FCM used the following information to make adjusting entries:

  1. A physical count of supplies indicated that, as of December 31, 2017, $700 worth of supplies were on hand.  

  1. On December 15, a $55,000 social marketing project had been completed for JonyJones, but FCM forgot to record the transaction. You identify this oversight on December 31st and issue an invoice for $55,000.

  1. On November 1, YMCA-Austin began negotiations with FCM for $42,000 of video production services. FCM would perform the video production services for YMCA-Austin over a 12-month period. FCM signed the contract on December 1, 2017 and began shooting immediately. Payments for the work are to be spread evenly throughout the 12-month period, with FCM billing YMCA-Austin on the last day of every month. FCM did not receive payment from YMCA-Austin for work FCM performed during December until January 1, 2018.
  1. December 2017’s electricity bill of $100 was accrued on December 31 but was received and paid on January 2nd, 2018.

  1. December’s Internet and telephone bill of $230 was accrued at month end and paid on January 3, 2018.

  1. Make the adjusting entry necessary to record depreciation expense for all of 2017. Your assistant has calculated depreciation for the year, as shown in in the “Extra Info” tab. FCM’s management has decided that a full month of depreciation is recorded if an asset is held for 15 days or more; if the asset is used less than 15 days in a month, no depreciation is recognized. For example, the equipment acquired on March 19 is depreciated as if it had been purchased bought on April 1. A computer sold on November 11 is depreciated as if it had only been used until October 31.

  1. FCM paid $9,000 for a one-year lease on October 1, 2017. The lease covers rent for October 1 2017 through September 30, 2018. FCM has properly accrued for rent on a monthly basis through November 30th. FCM still needs to record December 2017 leasing costs.

  1. The Allowance for Doubtful Accounts should be established at 1% of Accounts Receivable as of December 31, 2017. Compute the balance after making the December adjusting entries.

  1. During 2017 there were four notes payable outstanding (the three indicated below and the one repaid on December 22). Interest for two of these notes (SnapCut and WestBestVideo) is paid at maturity; interest on the Wells Fargo note is paid semiannually.

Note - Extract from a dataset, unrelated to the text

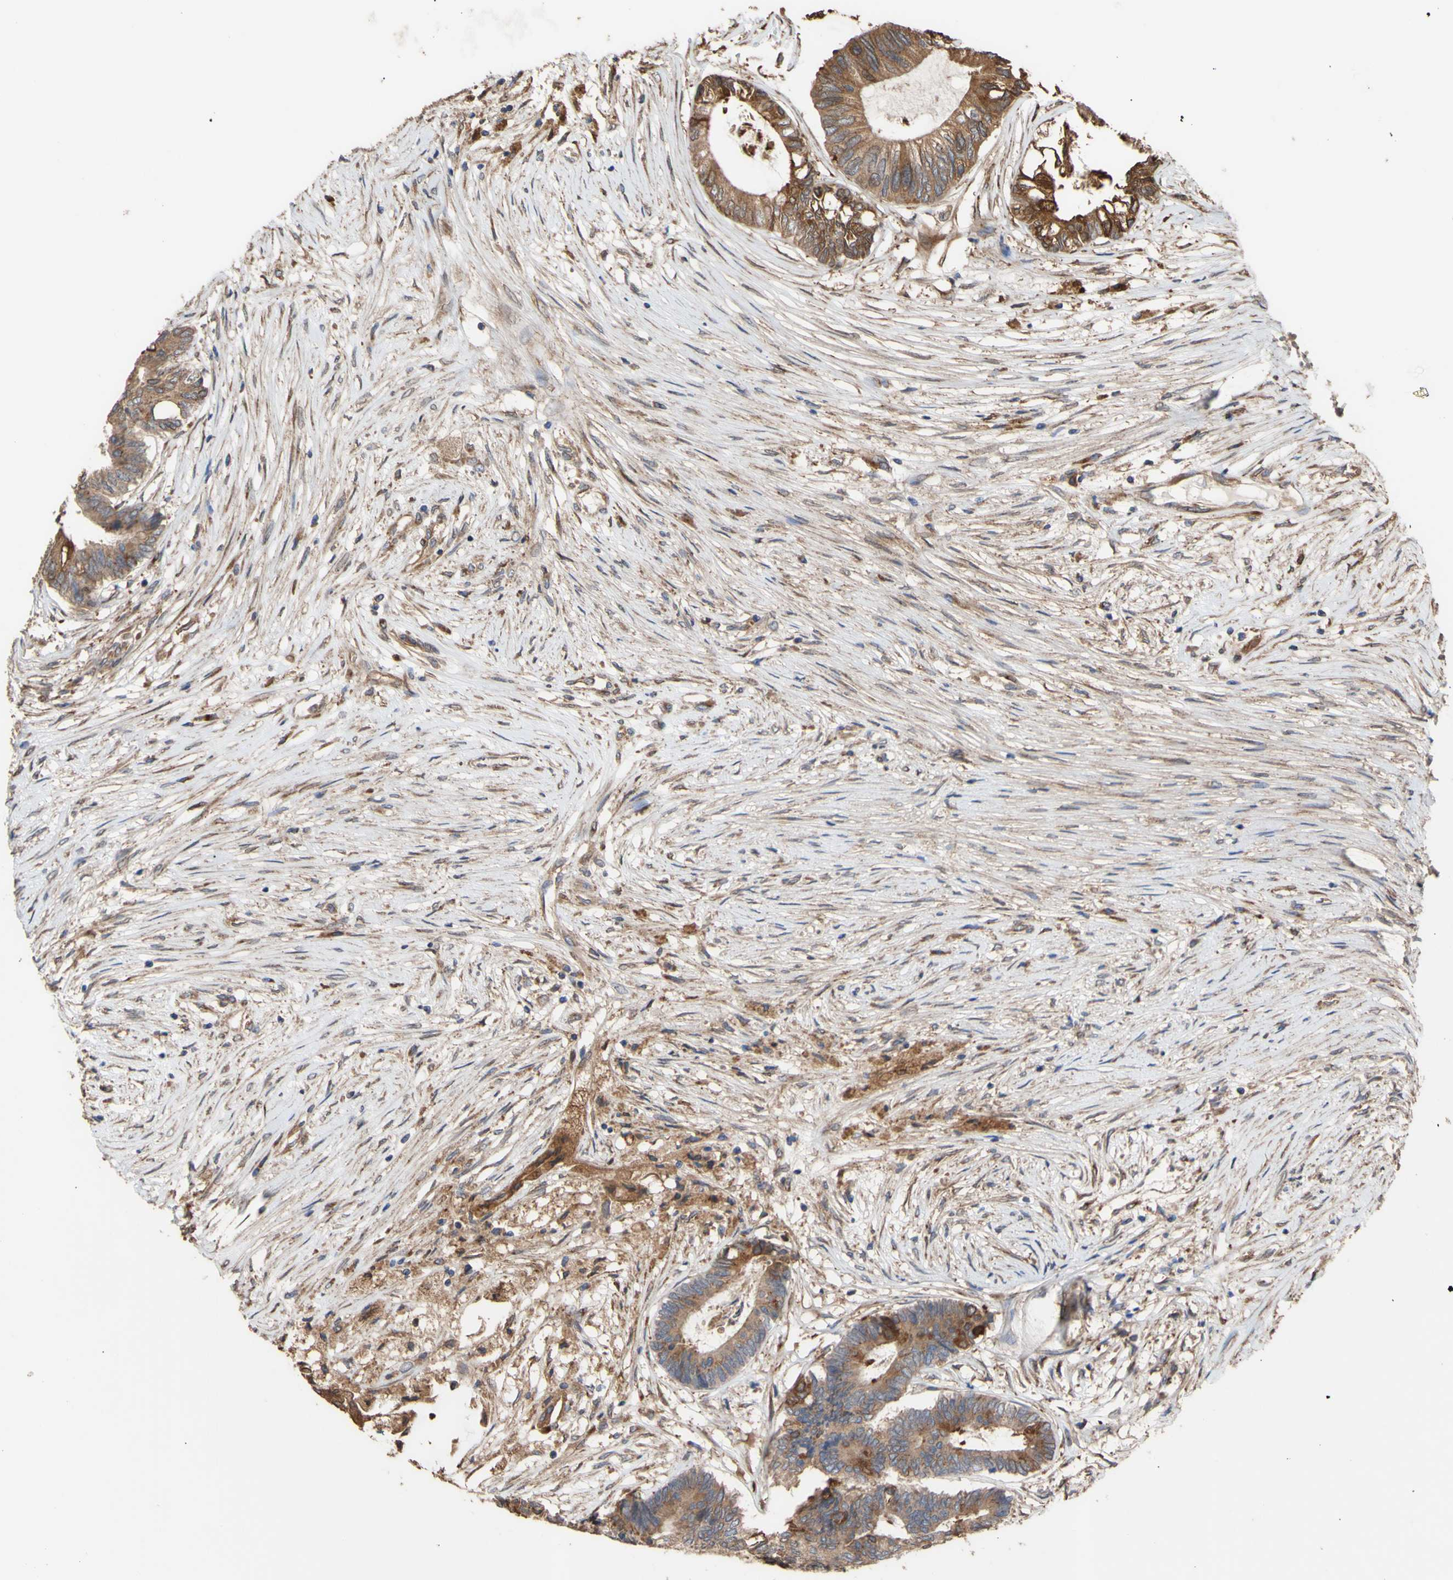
{"staining": {"intensity": "moderate", "quantity": ">75%", "location": "cytoplasmic/membranous"}, "tissue": "colorectal cancer", "cell_type": "Tumor cells", "image_type": "cancer", "snomed": [{"axis": "morphology", "description": "Adenocarcinoma, NOS"}, {"axis": "topography", "description": "Rectum"}], "caption": "The immunohistochemical stain labels moderate cytoplasmic/membranous expression in tumor cells of adenocarcinoma (colorectal) tissue. (DAB (3,3'-diaminobenzidine) = brown stain, brightfield microscopy at high magnification).", "gene": "NECTIN3", "patient": {"sex": "male", "age": 63}}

Proper accruals of the interest related SnapCut and WestBestVideo were done as of November 30, 2017. Interest for December 2017 needs to be recorded.

         Your assistant calculated interest for December 2017 below:

SnapCut Inc., 6%, 6 months, due Apr. 30, 2018

7,000 x 0.085 x (1/12) =        

50

WestBestVideo, 8%, 6 months, due Apr. 30, 2018

2,000 x 0.08 x (1/12) =            

13

Wells Fargo, 5%, 5 years, due Dec. 1, 2022

30,000 x 0.05 x (1/12) =    

125

  1. Insurance expense for December 2017 needs to be recorded (see item #6).